Asked what he had done during the French Revolution, a rather cynical student of sovereignty replied: “Me, I survived”. After a global financial crisis, the Covid epidemic, wars in Ukraine and Gaza, and now Trump’s tariffs, the Abbe Sieyès answer might seem sound and sufficient. Otherwise, we may as well start hoarding toilet rolls again and converting dollars into gold necklaces.
Worrying about retirement savings might not provoke quite as much anxiety as fretting over financial meltdowns, random coughing, possible nuclear exchanges or mass migration movements. In the case of Trump’s tariffs, though, the new and unsettling element is not unpredictability (Covid produced plenty of that) but the United States President himself.
An inveterate opponent of globalisation has become its biggest beneficiary, on every screen across the world on any given day. Imagine if Narcissus had been lucky enough to look at himself, not in some dank, weedy pond but through the lens of a television camera.
A few aficionados might know who Taylor Swift is dating this week or what Elton John enjoys for breakfast. By contrast, all of us know all too well what Donald Trump is thinking, saying and doing day by day. His capacity to intrude and impose himself is an ironic endpoint for Marshall McLuhan’s theories six decades ago about the collapse of conventional time and space into a “global village”.
History provides no real parallels for such a dominant, domineering presence. Franklin D Roosevelt invited himself into people’s homes through the radio, with only a handful of props: his tone of voice, cigarette holder, beloved dog. Benito Mussolini strutted and banged on. John F Kennedy confected a version of himself as reliably natty, smart, dapper and witty. Ronald Reagan wistfully shrugged his shoulders and whimsically shook his head. Joseph Stalin hermetically sealed his private life from public view.
Donald Trump no more embodies the United States than does Uncle Sam or a bald eagle.
The Trump beamed out of our televisions, however, demands far more of our time and space. His presentations sometimes even resemble Tolkien’s malign Eye of Sauron, “watchful and intent”. In its worst incarnations, the Eye becomes “a huge shape of shadow, impenetrable, lightning-crowned, filling all the sky”.

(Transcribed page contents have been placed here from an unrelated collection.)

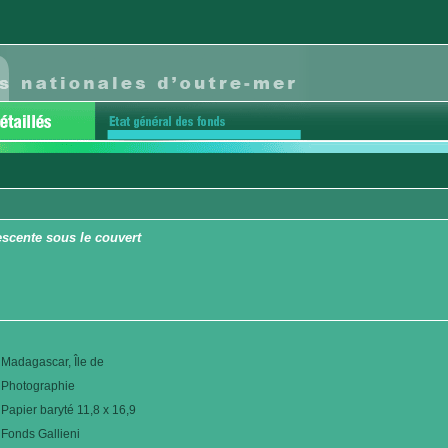
scente sous le couvert
Madagascar, Île de
Photographie
Papier baryté 11,8 x 16,9
Fonds Gallieni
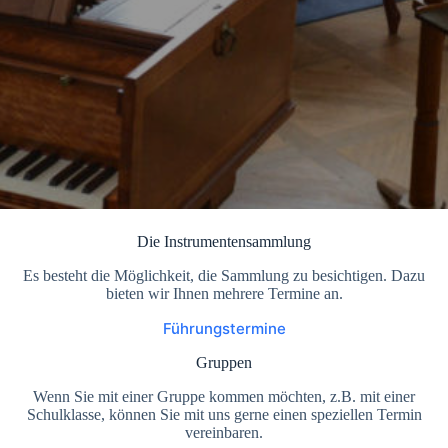
Die Instrumentensammlung
Es besteht die Möglichkeit, die Sammlung zu besichtigen. Dazu
bieten wir Ihnen mehrere Termine an.
Führungstermine
Gruppen
Wenn Sie mit einer Gruppe kommen möchten, z.B. mit einer
Schulklasse, können Sie mit uns gerne einen speziellen Termin
vereinbaren.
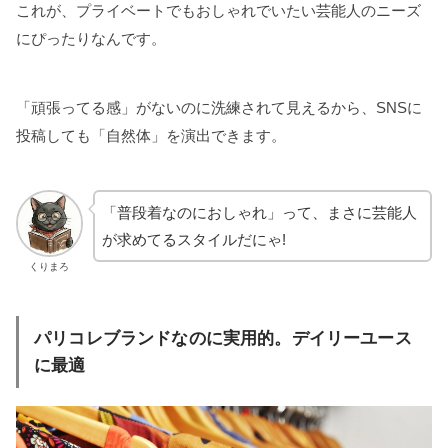
これが、プライベートでもおしゃれでいたい芸能人のニーズ
にぴったりなんです。
「頑張ってる感」がないのに洗練されて見えるから、SNSに
投稿しても「自然体」を演出できます。
「普段着なのにおしゃれ」って、まさに芸能人
が求めてるスタイルだにゃ!
くりまろ
パリコレブランドなのに実用的。デイリーユース
に最適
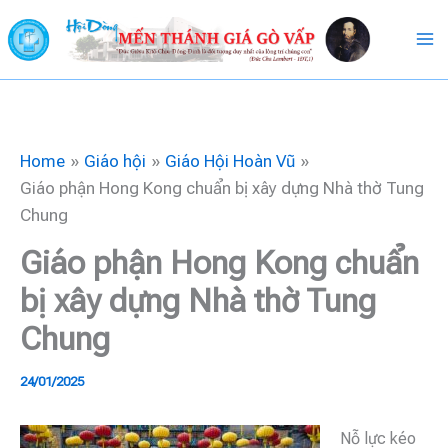
Skip
to
content
Home
Giáo hội
Giáo Hội Hoàn Vũ
Giáo phận Hong Kong chuẩn bị xây dựng Nhà thờ Tung
Chung
Giáo phận Hong Kong chuẩn
bị xây dựng Nhà thờ Tung
Chung
24/01/2025
Nỗ lực kéo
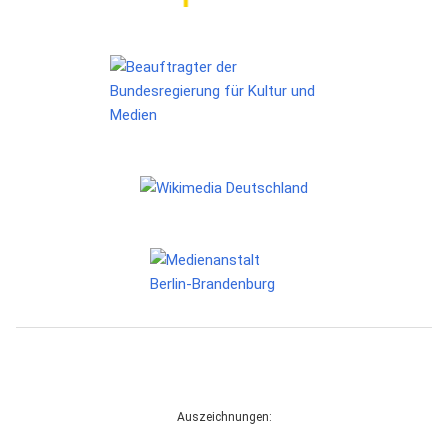
Auszeichnungen:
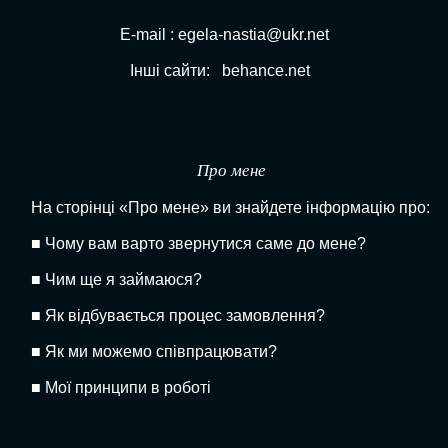
E-mail : egela-nastia@ukr.net
Інші сайти:
behance.net
Про мене
На сторінці «Про мене» ви знайдете інформацію про:
■
Чому вам варто звернутися саме до мене?
■
Чим ще я займаюся?
■
Як відбувається процес замовлення?
■
Як ми можемо співпрацювати?
■
Мої принципи в роботі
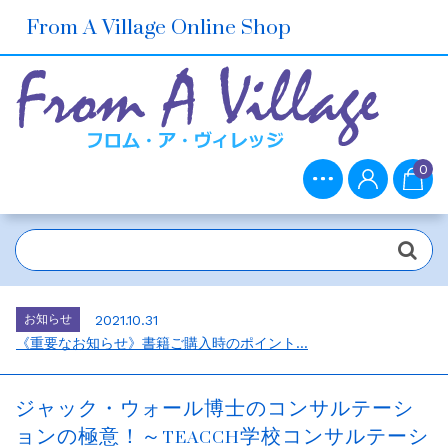
From A Village Online Shop
0
お知らせ
2021.10.30
ホームページをリニューアルしました。...
お知らせ
2026.7.1
2026年6月の売上ベスト5...
お知らせ
2021.10.31
《重要なお知らせ》書籍ご購入時のポイント...
お知らせ
2021.10.30
メルマガ会員さま募集中！...
ジャック・ウォール博士のコンサルテーシ
お知らせ
2021.10.30
ョンの極意！～TEACCH学校コンサルテーシ
ホームページをリニューアルしました。...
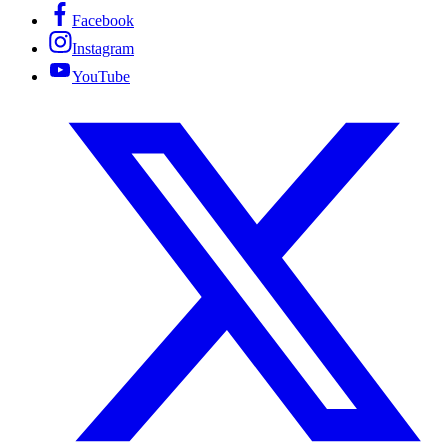
Facebook
Instagram
YouTube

The trick to evading the Eye of Sauron was to stay well out of its way. That tactic does not work so well now, not even – in terms at least of tariff rates – for Norfolk Island pines or Heard and McDonald Islands penguins. Confronted with such an eerie, all-seeing presence, we might be tempted to borrow techniques used when meeting a new dog. Show that you are harmless. Hold out your hand for an appraising sniff. Bring a treat. Resort to flattery (defined as pats and belly rubs in the canine world). Fawning and fussing pay few dividends; dogs can see through ruses like those.

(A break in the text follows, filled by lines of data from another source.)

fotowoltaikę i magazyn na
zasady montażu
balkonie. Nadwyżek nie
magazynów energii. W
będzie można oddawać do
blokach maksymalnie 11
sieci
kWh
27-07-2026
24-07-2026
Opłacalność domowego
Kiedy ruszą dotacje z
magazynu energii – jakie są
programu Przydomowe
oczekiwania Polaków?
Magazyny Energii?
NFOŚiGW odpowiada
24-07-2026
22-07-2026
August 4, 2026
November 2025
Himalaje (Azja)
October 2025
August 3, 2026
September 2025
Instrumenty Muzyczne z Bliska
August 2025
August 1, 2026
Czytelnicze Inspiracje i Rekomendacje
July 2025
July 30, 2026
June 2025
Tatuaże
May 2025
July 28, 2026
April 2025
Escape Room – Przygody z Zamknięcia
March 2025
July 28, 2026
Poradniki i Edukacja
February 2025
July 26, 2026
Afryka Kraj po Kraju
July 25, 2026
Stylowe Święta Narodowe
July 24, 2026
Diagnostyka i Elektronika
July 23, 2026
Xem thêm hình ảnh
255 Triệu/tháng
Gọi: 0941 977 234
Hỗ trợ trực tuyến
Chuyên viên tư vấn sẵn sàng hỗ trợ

Critically, as the sum of these parts, work out what the dog wants and needs. Panicking and catastrophising are not relaxing behaviours either for the dog or the human. Perhaps most importantly, remember that dogs can sense and smell fear.

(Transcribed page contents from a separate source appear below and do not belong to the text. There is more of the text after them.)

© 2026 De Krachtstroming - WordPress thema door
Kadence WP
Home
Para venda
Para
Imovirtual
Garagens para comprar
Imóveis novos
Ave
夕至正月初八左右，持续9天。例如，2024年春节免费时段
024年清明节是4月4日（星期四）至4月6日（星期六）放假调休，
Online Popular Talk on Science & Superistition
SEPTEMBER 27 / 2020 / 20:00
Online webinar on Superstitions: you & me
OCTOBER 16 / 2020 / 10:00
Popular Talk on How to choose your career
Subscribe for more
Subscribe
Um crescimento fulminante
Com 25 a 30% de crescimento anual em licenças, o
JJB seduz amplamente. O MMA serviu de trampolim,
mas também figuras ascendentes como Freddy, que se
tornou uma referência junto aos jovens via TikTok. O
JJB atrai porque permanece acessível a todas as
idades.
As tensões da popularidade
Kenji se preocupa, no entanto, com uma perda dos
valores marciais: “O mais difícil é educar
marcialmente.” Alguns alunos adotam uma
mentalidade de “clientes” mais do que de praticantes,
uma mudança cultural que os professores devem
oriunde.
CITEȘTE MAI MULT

Without pushing that dog analogy any farther, a huge amount of analytical talent is currently deployed on establishing which ploys might work with the Trump administration. Steadiness and sturdiness might serve as a good start. Winston Churchill had a point when he observed that courage comprised a cardinal virtue because it guaranteed all the others. Patience, a virtue as well, equally commends itself. If steadiness, courage and patience seem like retro qualities, then that may be a reflection on us rather than on the virtues themselves.
To borrow a phrase from the creator of New York’s Central Park, we need to focus on matter-of-fact matter. Plenty of high-paid, high-voltage analysts will talk about coalition building, diversifying trade, checks and balances, new trade blocs or the like. That work, necessarily a bit febrile and frenetic at the moment, should be complemented by a few more retro points of view.
One important reminder is that leaders do not personify a country. Nor do national symbols. Trump no more embodies the United States than does Uncle Sam or a bald eagle. Britain under Churchill, like France with Charles de Gaulle, pretended that their leaders represented the best in the nation’s traditions, values, temperament and culture. That was a silly contrivance, but no more so than identifying one American President with a great, vast, diverse, powerful country.
Some leaders, such as Konrad Adenauer in post-war Germany, catch and mirror the mood of their times. Others, none more so than Abraham Lincoln, rise to the occasion. “If these the times, then this must be the man.” Some lesser leaders (Emmanuel Macron in France, for instance) merely surf a wave for change – then are eventually dumped. When others disappoint us, or prattle about being swamped by uncertainty, voters might feel that they have let the country down too. So we should.